Razendknap aan de voorstelling is dat het toch tamelijk onwaarschijnlijke uitgangspunt volstrekt geloofwaardig wordt gepresenteerd. Met de nodige verwijzingen naar Tsjechov (de familie in een landhuis) en vooral Brecht (een van de Catarina’s strooit kwistig met zijn aforismen) wordt diepgrondig onderzocht wat de rol is van geweld. Valt geweld te rechtvaardigen? Kan geweld ooit leiden tot een betere samenleving? Zo ja, zijn er bepaalde voorwaarden waaraan moet worden voldaan?

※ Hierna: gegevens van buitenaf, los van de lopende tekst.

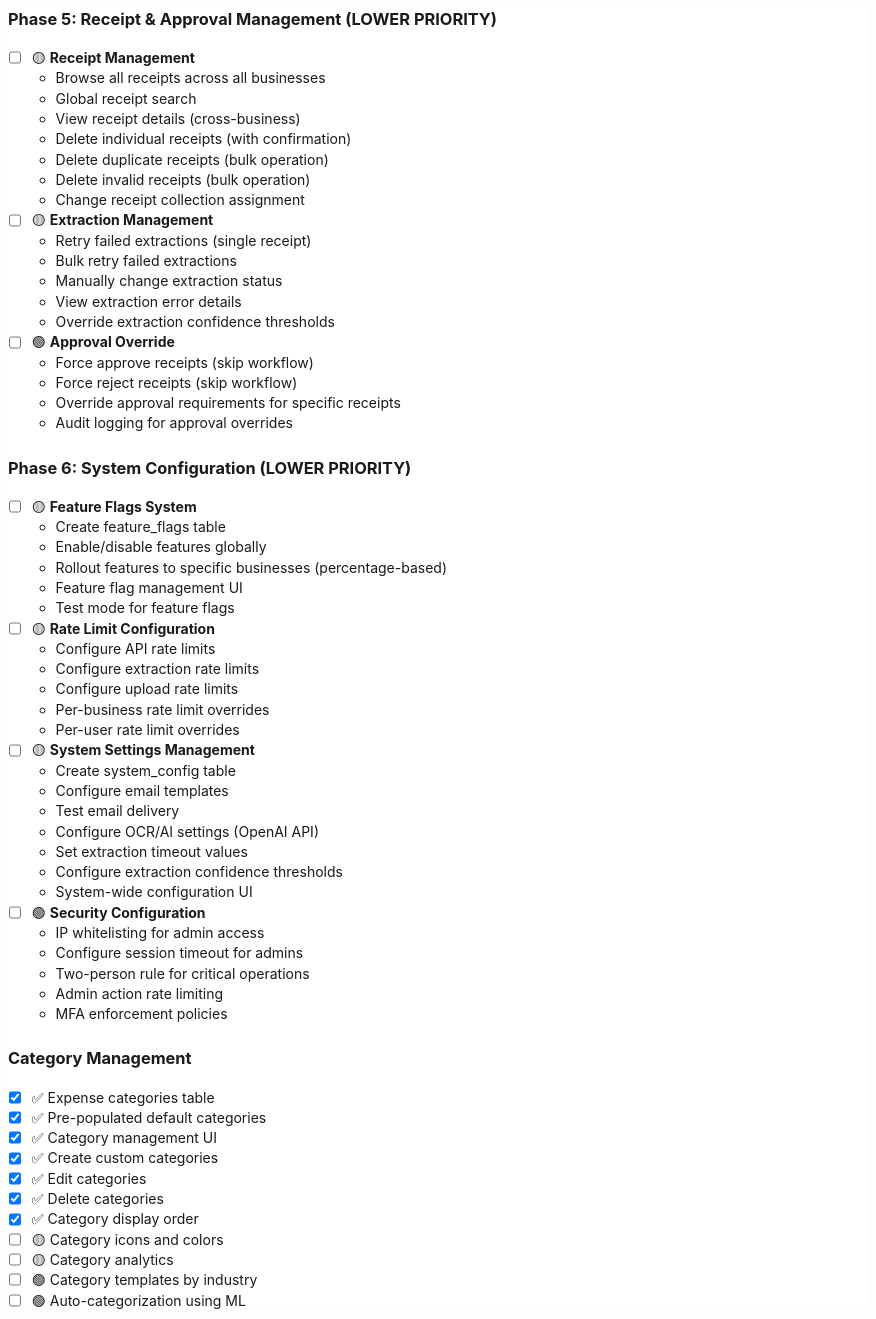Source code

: ### Phase 5: Receipt & Approval Management (LOWER PRIORITY)
- [ ] 🟡 **Receipt Management**
  - Browse all receipts across all businesses
  - Global receipt search
  - View receipt details (cross-business)
  - Delete individual receipts (with confirmation)
  - Delete duplicate receipts (bulk operation)
  - Delete invalid receipts (bulk operation)
  - Change receipt collection assignment
- [ ] 🟡 **Extraction Management**
  - Retry failed extractions (single receipt)
  - Bulk retry failed extractions
  - Manually change extraction status
  - View extraction error details
  - Override extraction confidence thresholds
- [ ] 🟢 **Approval Override**
  - Force approve receipts (skip workflow)
  - Force reject receipts (skip workflow)
  - Override approval requirements for specific receipts
  - Audit logging for approval overrides

### Phase 6: System Configuration (LOWER PRIORITY)
- [ ] 🟡 **Feature Flags System**
  - Create feature_flags table
  - Enable/disable features globally
  - Rollout features to specific businesses (percentage-based)
  - Feature flag management UI
  - Test mode for feature flags
- [ ] 🟡 **Rate Limit Configuration**
  - Configure API rate limits
  - Configure extraction rate limits
  - Configure upload rate limits
  - Per-business rate limit overrides
  - Per-user rate limit overrides
- [ ] 🟡 **System Settings Management**
  - Create system_config table
  - Configure email templates
  - Test email delivery
  - Configure OCR/AI settings (OpenAI API)
  - Set extraction timeout values
  - Configure extraction confidence thresholds
  - System-wide configuration UI
- [ ] 🟢 **Security Configuration**
  - IP whitelisting for admin access
  - Configure session timeout for admins
  - Two-person rule for critical operations
  - Admin action rate limiting
  - MFA enforcement policies

### Category Management
- [x] ✅ Expense categories table
- [x] ✅ Pre-populated default categories
- [x] ✅ Category management UI
- [x] ✅ Create custom categories
- [x] ✅ Edit categories
- [x] ✅ Delete categories
- [x] ✅ Category display order
- [ ] 🟡 Category icons and colors
- [ ] 🟡 Category analytics
- [ ] 🟢 Category templates by industry
- [ ] 🟢 Auto-categorization using ML
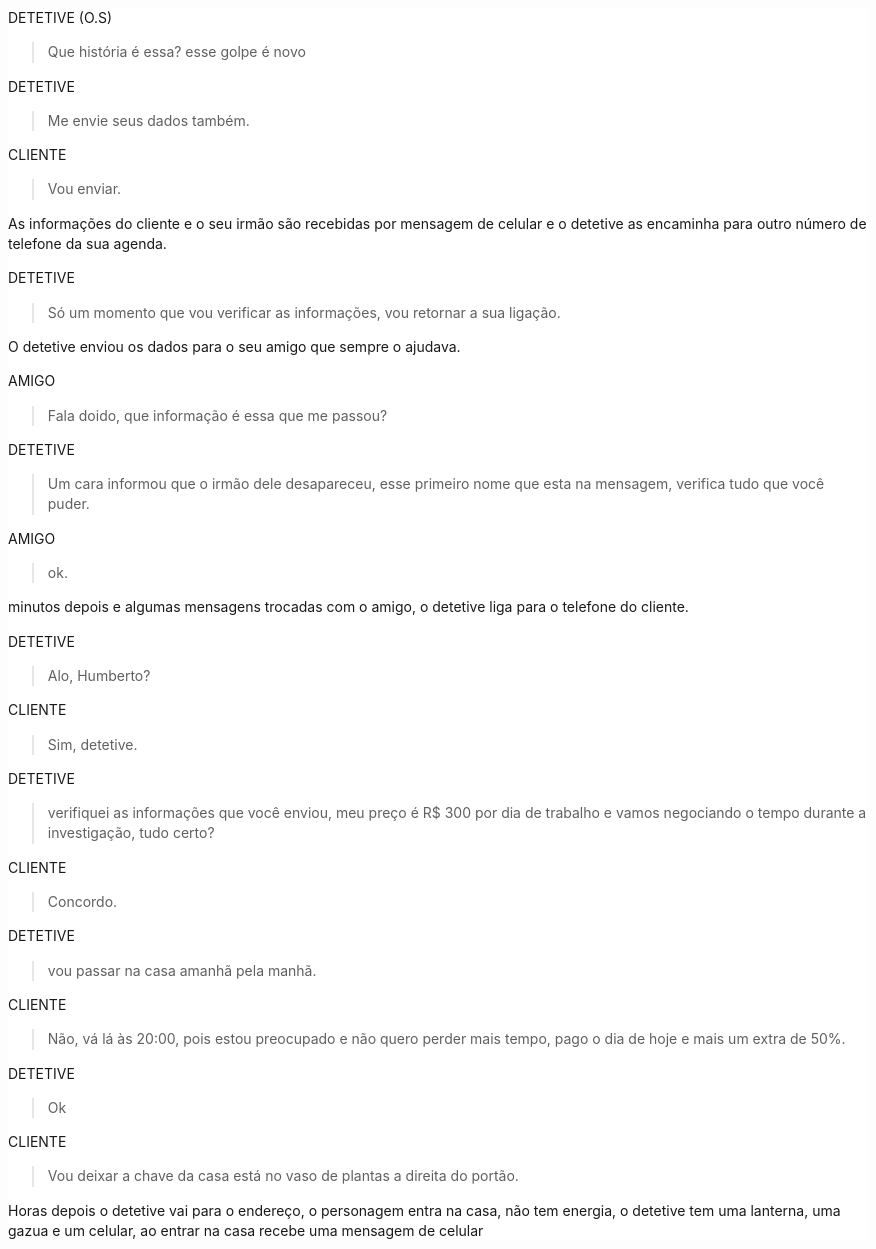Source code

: 
DETETIVE (O.S)
> Que história é essa? esse golpe é novo

DETETIVE
> Me envie seus dados também.

CLIENTE
> Vou enviar.

As informações do cliente e o seu irmão são recebidas por mensagem de celular e o detetive as encaminha para outro número de telefone da sua agenda.

DETETIVE
> Só um momento que vou verificar as informações, vou retornar a sua ligação.

O detetive enviou os dados para o seu amigo que sempre o ajudava.

AMIGO
> Fala doido, que informação é essa que me passou?

DETETIVE
> Um cara informou que o irmão dele desapareceu, esse primeiro nome que esta na mensagem, verifica tudo que você puder.

AMIGO
> ok.

minutos depois e algumas mensagens trocadas com o amigo, o detetive liga para o telefone do cliente.

DETETIVE
> Alo, Humberto?

CLIENTE
>Sim, detetive.

DETETIVE
> verifiquei as informações que você enviou, meu preço é R$ 300 por dia de trabalho e vamos negociando o tempo durante a investigação, tudo certo?

CLIENTE
> Concordo.

DETETIVE
> vou passar na casa amanhã pela  manhã.

CLIENTE
> Não, vá lá às 20:00, pois estou preocupado e não quero perder mais tempo, pago o dia de hoje e mais um extra de 50%.

DETETIVE
> Ok

CLIENTE
> Vou deixar a chave da casa está no vaso de plantas a direita do portão.

Horas depois o detetive vai para o endereço, o personagem entra na casa, não tem energia, o detetive tem uma lanterna, uma gazua e um celular, ao entrar na casa recebe uma mensagem de celular
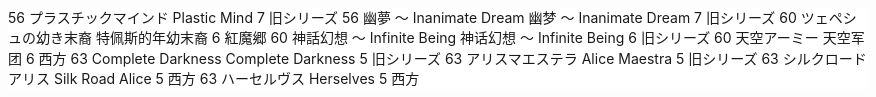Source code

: <tr>
<td>56</td>
<td>プラスチックマインド</td>
<td>Plastic Mind</td>
<td>7</td>
<td>旧シリーズ
</td></tr>
<tr>
<td>56</td>
<td>幽夢 ～ Inanimate Dream</td>
<td>幽梦 ～ Inanimate Dream</td>
<td>7</td>
<td>旧シリーズ
</td></tr>
<tr>
<td>60</td>
<td>ツェペシュの幼き末裔</td>
<td>特佩斯的年幼末裔</td>
<td>6</td>
<td>紅魔郷
</td></tr>
<tr>
<td>60</td>
<td>神話幻想 ～ Infinite Being</td>
<td>神话幻想 ～ Infinite Being</td>
<td>6</td>
<td>旧シリーズ
</td></tr>
<tr style="background:#FBB">
<td>60</td>
<td>天空アーミー</td>
<td>天空军团</td>
<td>6</td>
<td>西方
</td></tr>
<tr>
<td>63</td>
<td>Complete Darkness</td>
<td>Complete Darkness</td>
<td>5</td>
<td>旧シリーズ
</td></tr>
<tr>
<td>63</td>
<td>アリスマエステラ</td>
<td>Alice Maestra</td>
<td>5</td>
<td>旧シリーズ
</td></tr>
<tr>
<td>63</td>
<td>シルクロードアリス</td>
<td>Silk Road Alice</td>
<td>5</td>
<td>西方
</td></tr>
<tr style="background:#FBB">
<td>63</td>
<td>ハーセルヴス</td>
<td>Herselves</td>
<td>5</td>
<td>西方
</td></tr>
<tr>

Die discussie, die feitelijk de hele voorstelling voortduurt, wordt aangezwengeld door de jongste Catarina die, bevangen door twijfel, haar eerste executie niet wil uitvoeren en daarmee de hele familie tegenover zich weet. Als geweld niet de oplossing is, hoe zorgen we er dan voor dat het oprukkend rechts-extremisme een halt wordt toegeroepen?

In de beste Brecht-traditie geeft Rodrigues ons geen antwoord op die vragen. Voor didactiek zijn we bij hem aan het verkeerde adres. Dit dialectische theater dwingt ons zelf na te denken.

Dat hij zijn voorstelling eindigt met een ellenlange redevoering van de fascist die de dans is ontsprongen, is gedurfd. Maar daarmee zet hij tegelijkertijd de thematiek extra op scherp. Het is een angstaanjagend verhaal vol extreemrechtse clichés. Dat toeschouwers daarvoor weglopen valt te billijken. Maar laat wel die ene vraag onverlet: wat te doen om dit te voorkomen?